The US Federal Energy Regulatory Commission (FERC) has cleared BlackRock’s previously announced $12.5bn acquisition of infrastructure fund manager Global Infrastructure Partners (GIP).
Granted authorisation under section 203 of the Federal Power Act, the approval follows BlackRock’s prior blanket authorisation under the same section. This prior authorisation permits BlackRock to hold interests in various load-serving entities (LSEs) and independent power producers (IPPs).
Commissioner Mark Christie said: “BlackRock is now firmly on both sides of the competition fence, as protestors here assert.
“But, because of BlackRock’s blanket authorisation, there is no further scrutiny. Whether an entity with a blanket authorisation is or will be on both sides of the fence should be front and center for serious scrutiny in any next steps taken on the Blanket Authorization Notice of Inquiry.”
Announced earlier this year, BlackRock’s acquisition involves $3bn of cash and about 12 million shares of its common stock.
Through the transaction, BlackRock and GIP aim to create a multi-asset class infrastructure investing platform with combined client assets under management (AUM) of more than $150bn across equity, debt, and solutions.
The combination is expected to create an extensive global infrastructure franchise with differentiated origination and asset management capabilities.
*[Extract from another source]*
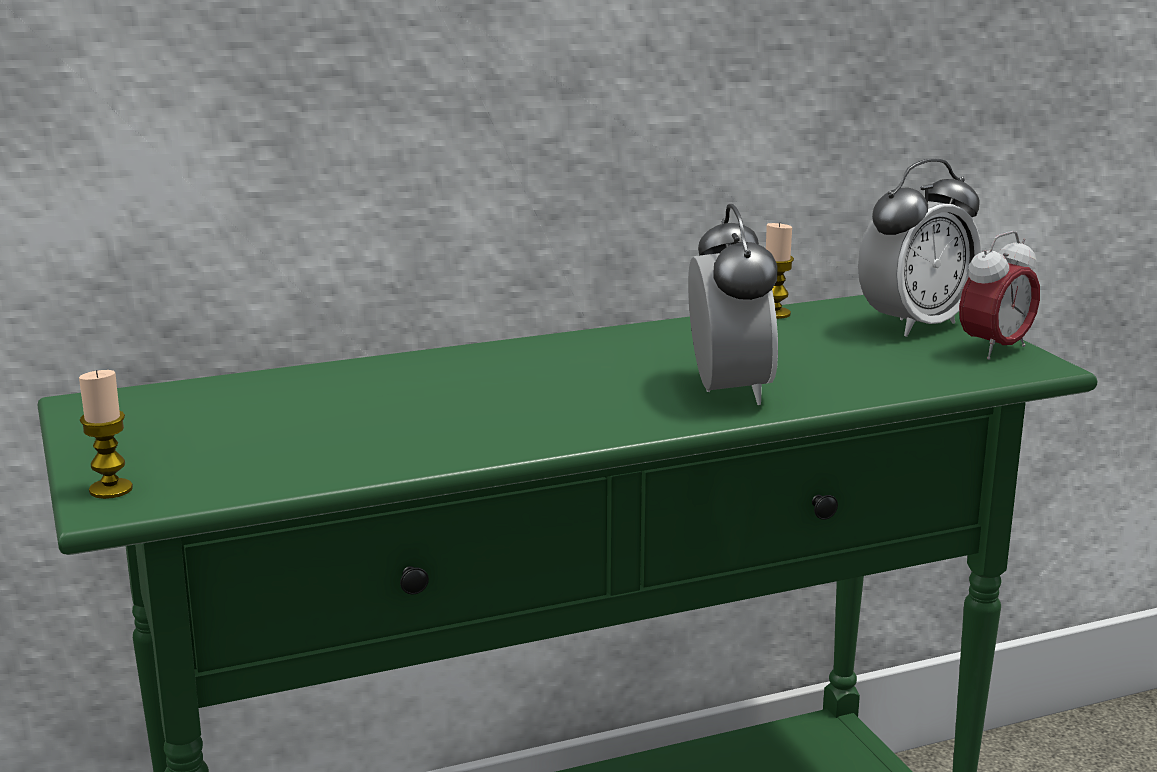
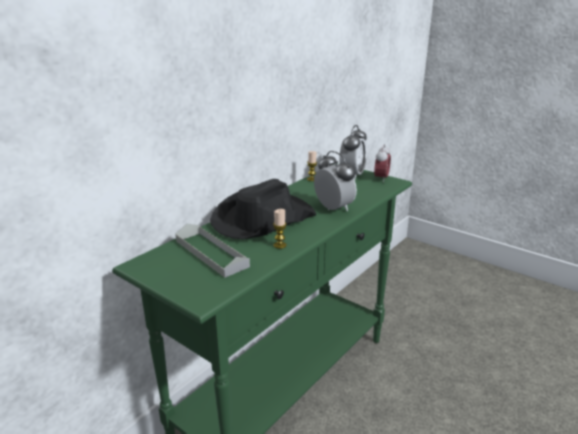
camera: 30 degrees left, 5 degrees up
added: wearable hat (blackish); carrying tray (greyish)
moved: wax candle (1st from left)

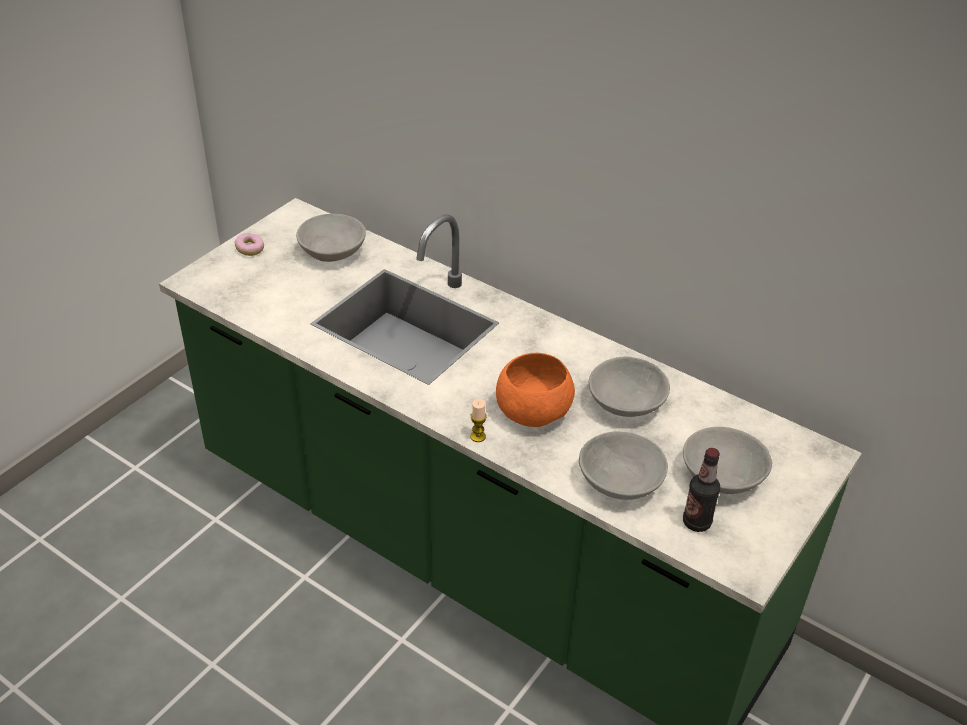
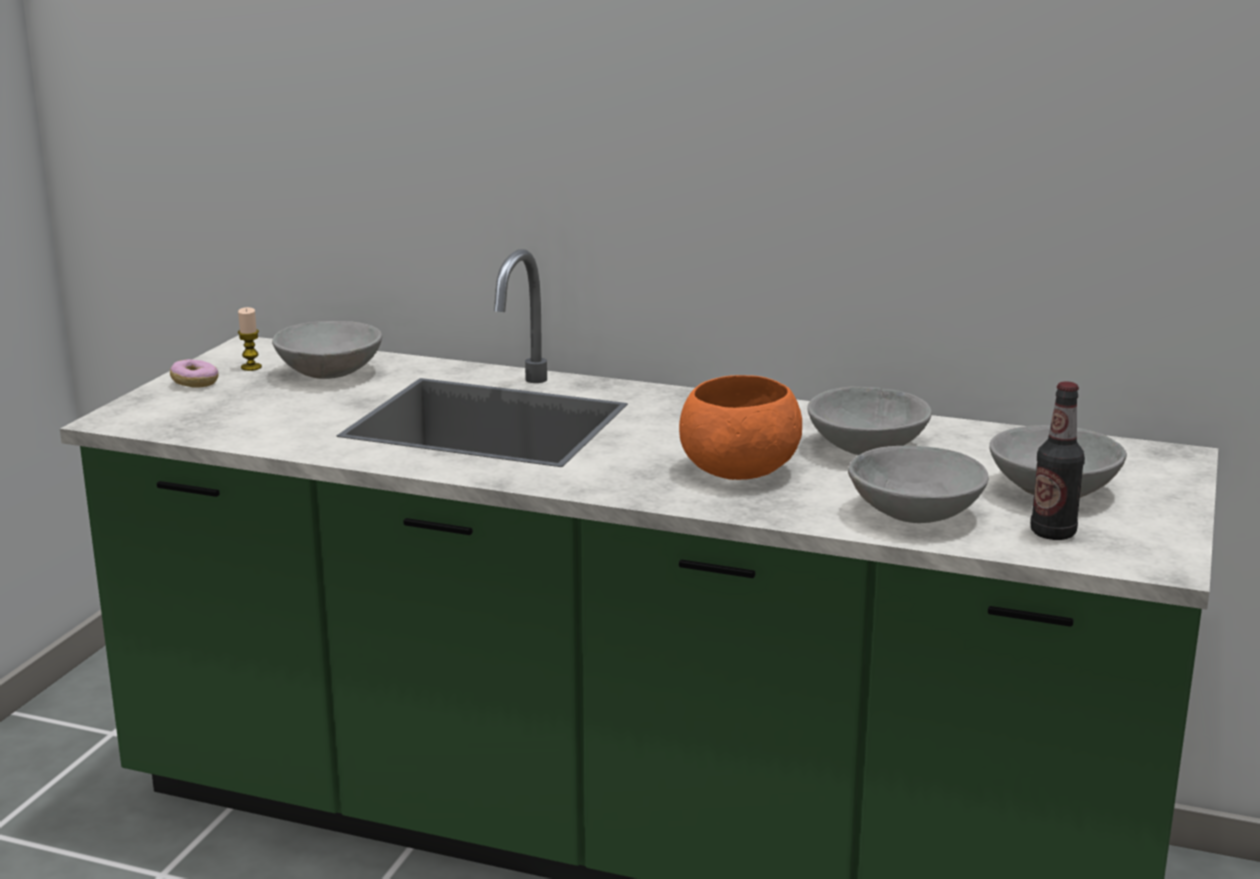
camera: 15 degrees left, 20 degrees down
moved: wax candle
Moreover, the integration of proprietary origination and business improvement capabilities of GIP and BlackRock’s global corporate and sovereign relationships will offer a platform for diversified and large-scale sourcing. This is expected to support deal flow and co-investment opportunities for clients.
Established in 2006, GIP manages more than $100bn in client assets across infrastructure equity and debt, with a focus on energy, transport, water and waste, and digital sectors.
In May this year, BlackRock completed its acquisition of SpiderRock Advisors, an asset management firm in the US wealth market.
SpiderRock Advisors is engaged in providing option overlay-based strategies for separately managed accounts (SMAs).